■ Utilizando as informações
1. Reproduza, sem alterações, tudo o que vai de "Assim, ao longo" até "do poder estatal." no texto sobre a soberania brasileira.
2. Dê continuidade ao texto sobre a soberania brasileira, escrevendo o que viria logo após a última frase apresentada.

■ Trecho para leitura
▼▼▼
Assim, ao longo da história constitucional brasileira, a soberania esteve sempre presente, ora como instrumento de dominação estatal, ora como fundamento da cidadania. 

A soberania brasileira já foi ameaçada?

As ameaças à soberania brasileira não são inéditas, nem restritas a uma única dimensão do poder estatal.

A depender do ponto de vista adotado, jurídico, territorial, econômico ou institucional, é possível identificar diferentes momentos históricos em que a soberania nacional foi posta à prova.

No plano territorial e de pressões ao Legislativo, o século XIX testemunhou episódios marcantes, como a edição da Lei Bill Aberdeen (1845), pela qual o Parlamento britânico autorizou sua marinha a apreender embarcações brasileiras suspeitas de tráfico de escravizados, mesmo fora das águas britânicas.
▲▲▲
■ Dados fornecidos
▼▼▼
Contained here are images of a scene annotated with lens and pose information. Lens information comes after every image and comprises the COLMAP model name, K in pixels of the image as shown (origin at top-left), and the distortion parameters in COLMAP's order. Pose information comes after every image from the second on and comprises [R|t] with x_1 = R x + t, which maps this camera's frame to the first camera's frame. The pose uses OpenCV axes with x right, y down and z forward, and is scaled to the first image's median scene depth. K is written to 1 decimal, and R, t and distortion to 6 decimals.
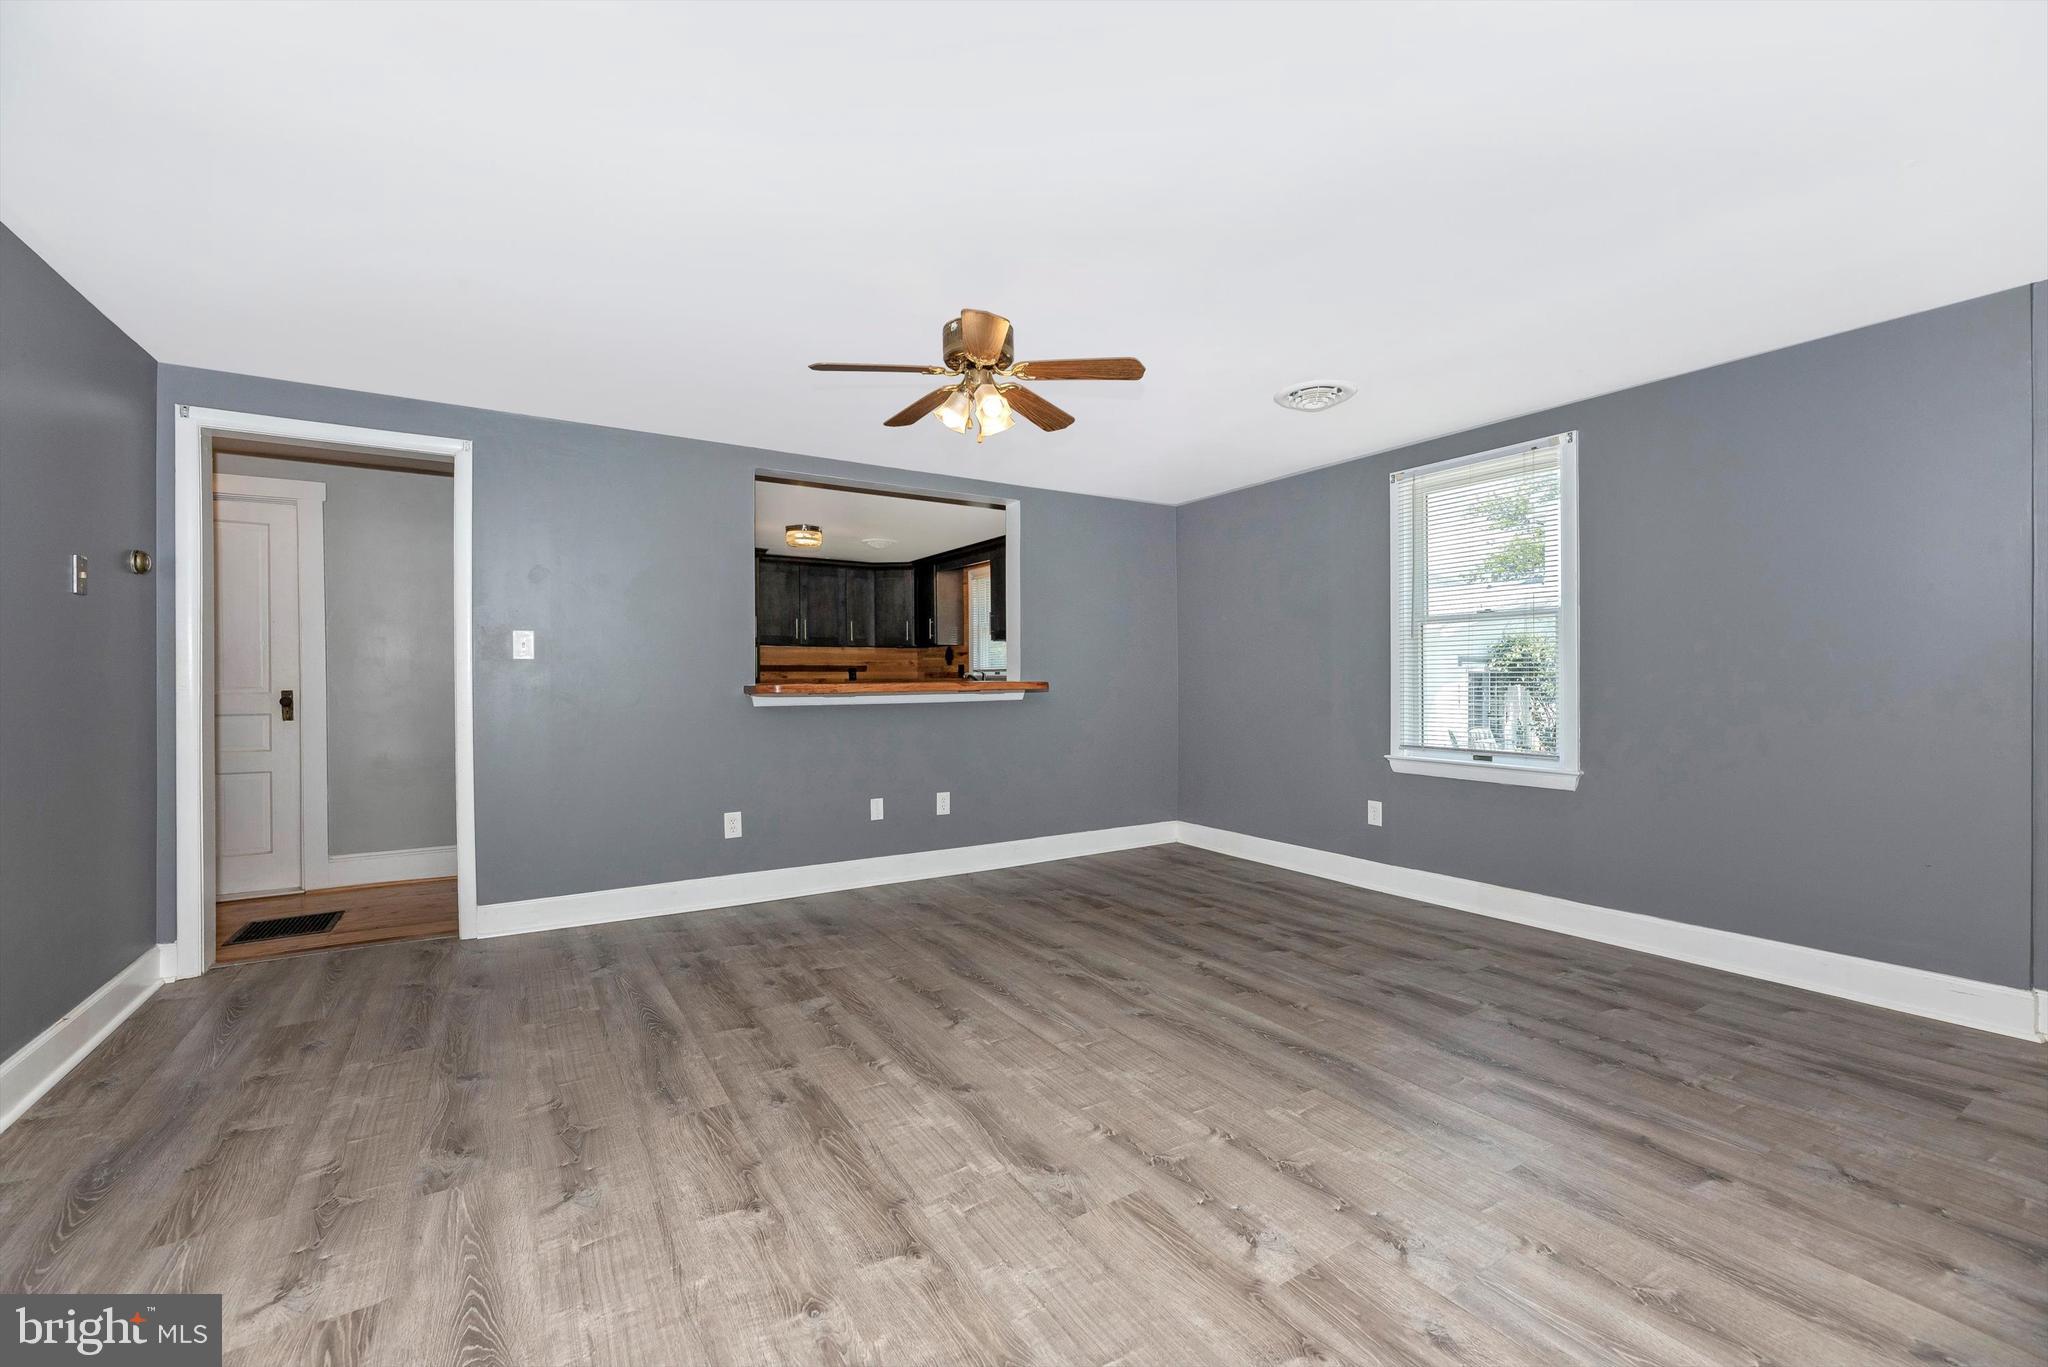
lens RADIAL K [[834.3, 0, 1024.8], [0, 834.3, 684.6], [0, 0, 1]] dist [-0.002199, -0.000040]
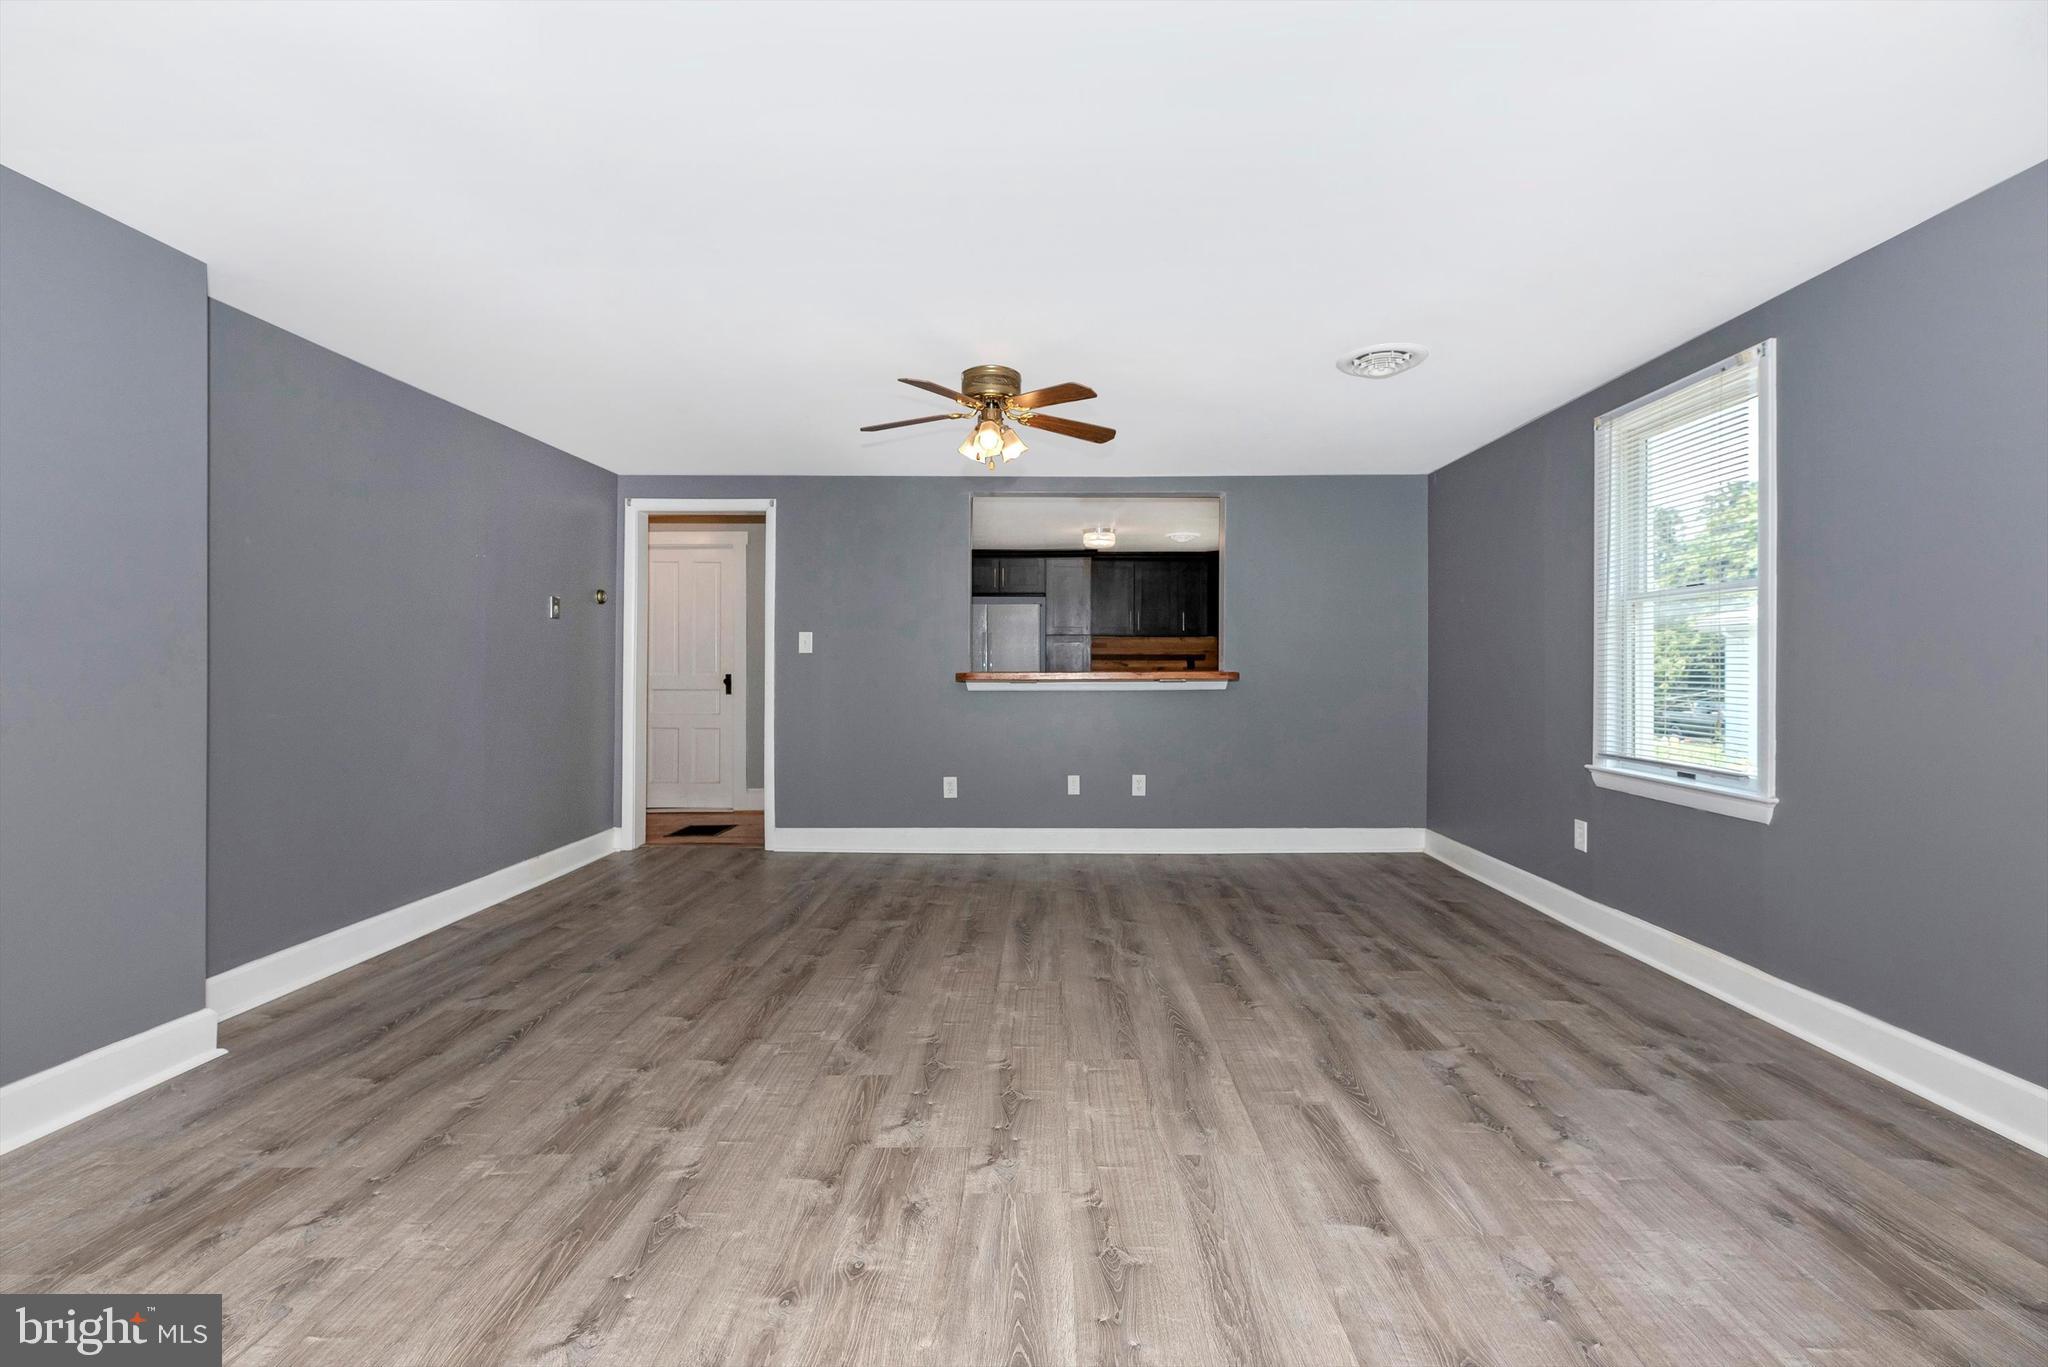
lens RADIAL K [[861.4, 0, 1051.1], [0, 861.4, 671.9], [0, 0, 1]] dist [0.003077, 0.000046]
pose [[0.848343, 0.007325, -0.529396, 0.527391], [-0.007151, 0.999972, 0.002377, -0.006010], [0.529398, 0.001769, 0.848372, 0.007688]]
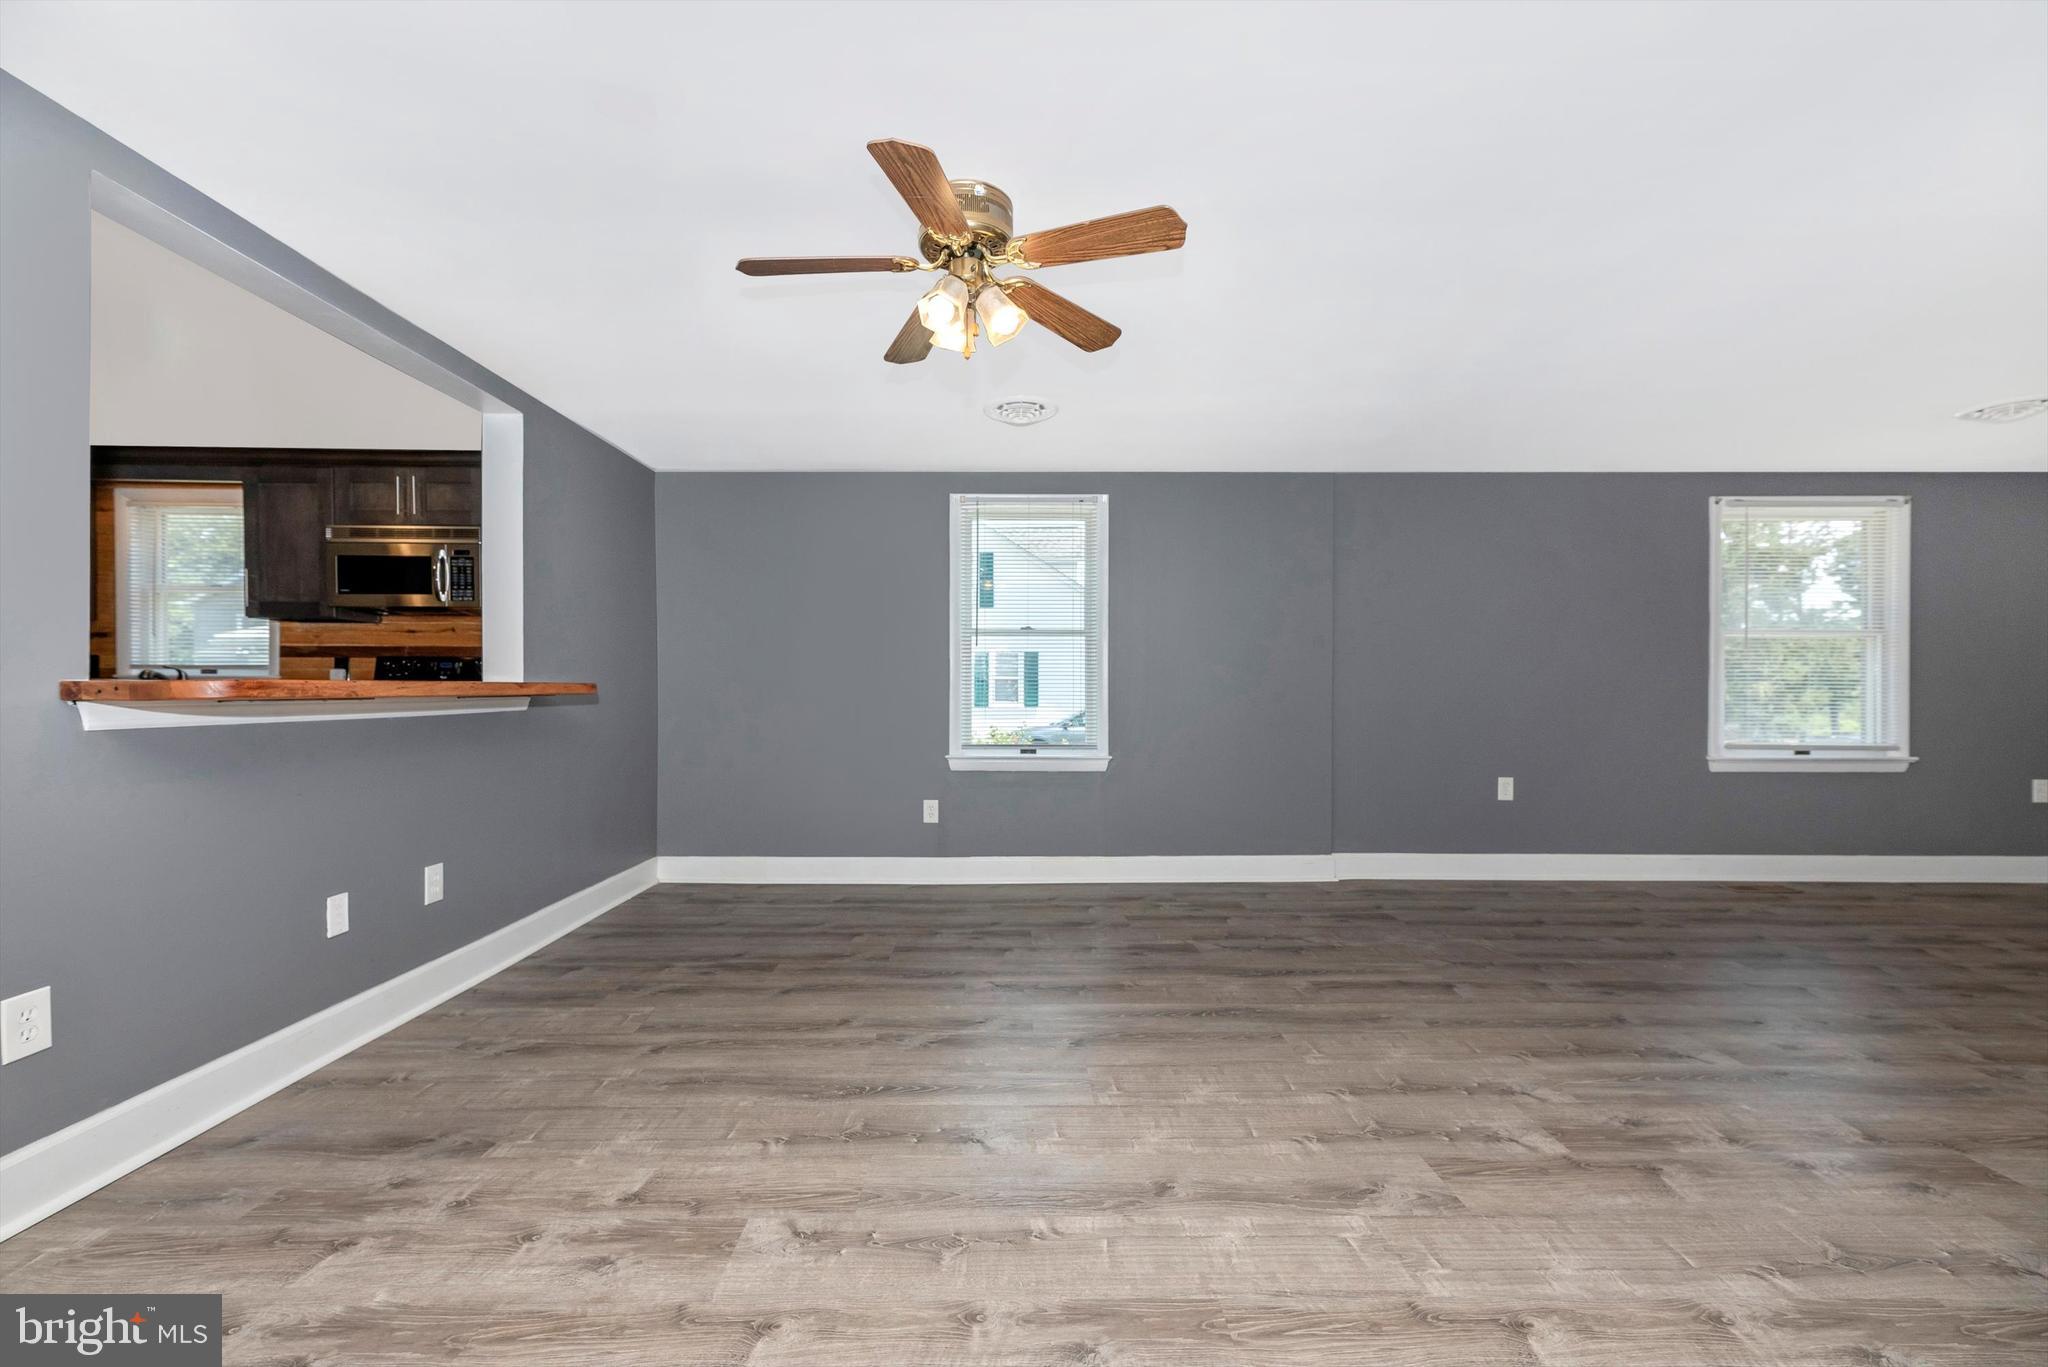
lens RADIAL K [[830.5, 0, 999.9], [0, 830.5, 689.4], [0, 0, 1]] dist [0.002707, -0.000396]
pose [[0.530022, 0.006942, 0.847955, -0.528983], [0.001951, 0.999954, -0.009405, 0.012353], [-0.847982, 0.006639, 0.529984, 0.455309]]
▲▲▲
▼▼▼
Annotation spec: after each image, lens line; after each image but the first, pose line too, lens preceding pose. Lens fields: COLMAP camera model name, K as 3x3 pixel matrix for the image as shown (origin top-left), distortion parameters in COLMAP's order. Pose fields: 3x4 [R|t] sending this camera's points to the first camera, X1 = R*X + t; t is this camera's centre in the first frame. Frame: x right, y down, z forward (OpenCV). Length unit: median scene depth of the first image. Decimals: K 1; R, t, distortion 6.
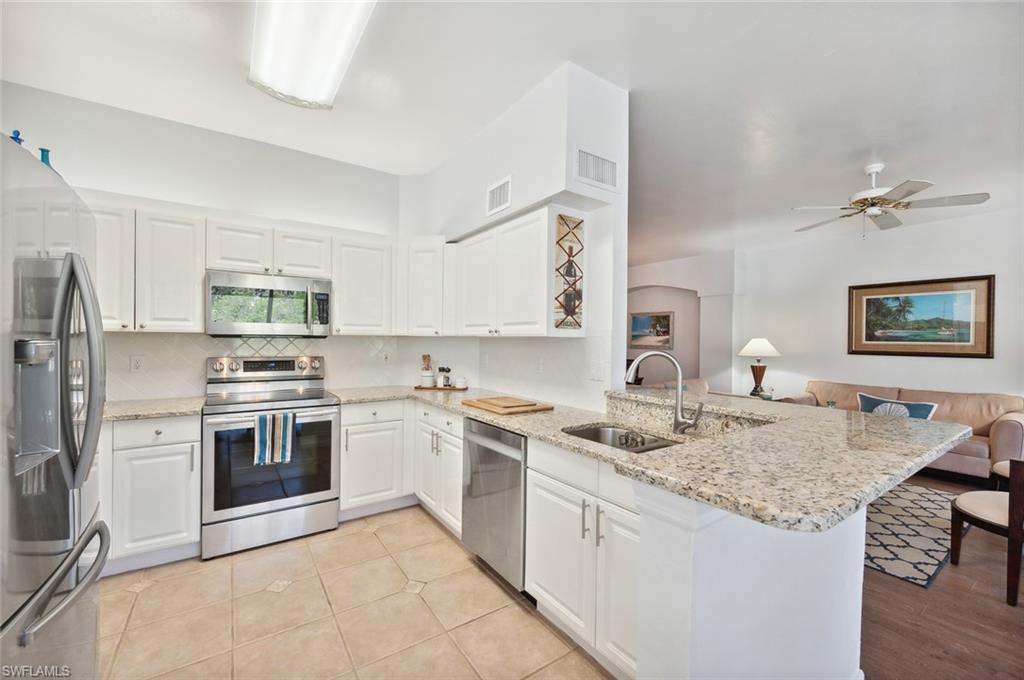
▲▲▲
■ Respostas às tarefas
1.
Assim, ao longo da história constitucional brasileira, a soberania esteve sempre presente, ora como instrumento de dominação estatal, ora como fundamento da cidadania. 

A soberania brasileira já foi ameaçada?

As ameaças à soberania brasileira não são inéditas, nem restritas a uma única dimensão do poder estatal.

2.
Embora a medida tenha contribuído para o fim do tráfico atlântico, foi amplamente percebida como violação da soberania legislativa e marítima do Império, gerando reações nacionalistas e tensões diplomáticas com o Reino Unido.

Na República Velha, a soberania econômica foi fortemente comprometida por concessões feitas a empresas estrangeiras em setores estratégicos.

Companhias como a São Paulo Railway (ferrovias), a Light & Power (energia e transporte urbano) e a Brazil Railway Company (portos) passaram a controlar parte relevante da infraestrutura nacional. O modelo de desenvolvimento baseado em enclaves estrangeiros gerou dependência externa e críticas à entrega de ativos nacionais a capitais internacionais, marcando uma soberania econômica fragilizada e submetida aos interesses de potências industriais.

 (Imagem: O Estado de S. Paulo)

Durante a Segunda Guerra Mundial, a soberania territorial voltou ao centro do debate com a instalação de bases militares dos Estados Unidos no Brasil, como a de Natal (RN), ponto estratégico no Atlântico Sul. Embora justificadas pelo esforço bélico contra o nazifascismo, essas bases geraram preocupação quanto à autonomia do Estado brasileiro, por envolverem presença militar estrangeira permanente em solo nacional.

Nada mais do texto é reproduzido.